Troisièmement, le Fonds constate que le marché de l’emploi reste problématique. Malgré l’amélioration de la conjoncture, il demeure fragile et fragmenté. Les groupes vulnérables, comme les migrants en provenance de pays non-membres de l’Union européenne et les personnes peu qualifiées, sont insuffisamment intégrés. La question de l’inadéquation des compétences (déséquilibre entre profils demandés et profils disponibles) reste une pierre d'achoppement. Enfin, les différences régionales demeurent particulièrement marquées. Et pourtant... Nul ne peut nier que de très nombreuses mesures ont été prises pour résoudre ces problèmes, en particulier celui de l’inadéquation des compétences, qui demeure il faut bien le dire un défi majeur pour tous les gouvernements et pour de nombreux domaines politiques. Si le recul du chômage en Wallonie et à Bruxelles est encourageant, en termes absolus, les écarts régionaux sont loin d’être comblés.
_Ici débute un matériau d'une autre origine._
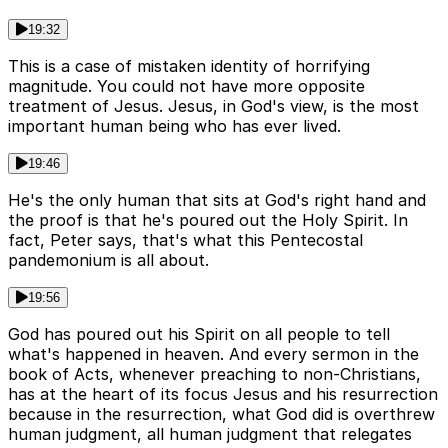
19:32
This is a case of mistaken identity of horrifying
magnitude. You could not have more opposite
treatment of Jesus. Jesus, in God's view, is the most
important human being who has ever lived.
19:46
He's the only human that sits at God's right hand and
the proof is that he's poured out the Holy Spirit. In
fact, Peter says, that's what this Pentecostal
pandemonium is all about.
19:56
God has poured out his Spirit on all people to tell
what's happened in heaven. And every sermon in the
book of Acts, whenever preaching to non-Christians,
has at the heart of its focus Jesus and his resurrection
because in the resurrection, what God did is overthrew
human judgment, all human judgment that relegates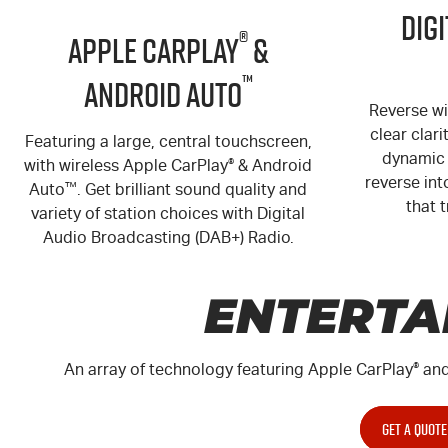
Dig
®
Apple CarPlay
&
™
Android Auto
Reverse wi
clear clari
Featuring a large, central touchscreen,
dynamic 
with wireless Apple CarPlay
®
& Android
reverse int
Auto
™
. Get brilliant sound quality and
that t
variety of station choices with Digital
Audio Broadcasting (DAB+) Radio.
ENTERTA
An array of technology featuring Apple CarPlay
®
and
GET A QUOTE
Enfin, la faiblesse de la croissance de la productivité inquiète les observateurs. Il s’agit certes d’une difficulté qui touche toutes les économies occidentales, mais une combinaison de facteurs la rend plus aiguë encore en Belgique. Ses deux principales causes sont l’absence de concurrence dans un certain nombre de secteurs tertiaires et, une fois encore, le manque d’investissements publics. L’économie belge évoluant actuellement au rythme de sa croissance potentielle, il est indispensable d’accélérer la productivité si on veut lui permettre de passer structurellement à la vitesse supérieure.

Ce qu’il faut en retenir

Que faut-il retenir de ce rapport ? Fondamentalement, le FMI appelle le secteur public belge à faire preuve de plus de parcimonie, pour pouvoir investir davantage. La recette est claire, et peu surprenante. C’est d’ailleurs le message qui avait été adressé aux pays du Sud de l’Europe après l’éclatement de la crise financière. L’excellente santé de son économie met la Belgique en mesure de prendre ces défis à bras le corps. Mais il faut également comprendre des conclusions du FMI que c’est tout le secteur public qui, fondamentalement, doit commencer à travailler autrement. Économiser sur les dépenses exige de faire des choix douloureux, et nombreux sont les domaines politiques qui seront affectés. La mise en œuvre des recommandations du FMI sera donc tout sauf facile. Les auteurs du rapport en sont conscients, eux qui recommandent de procéder progressivement, même si la conjoncture actuelle pourrait permettre d’agir rapidement. Notons également que le document ne tient pas compte, dans ses conclusions, des risques internationaux, comme le Brexit, l’inconséquence de Donald Trump et les conflits géopolitiques. Une politique de réformes progressive exige une approche à long terme des questions des dépenses et des investissements. Les débats sur la politique énergétique qui ont récemment secoué le pays montrent à quel point il est difficile, chez nous, de s’entendre sur les grands thèmes. Tout porte donc à croire que le FMI sera appelé à répéter plusieurs fois son message dans les années qui viennent.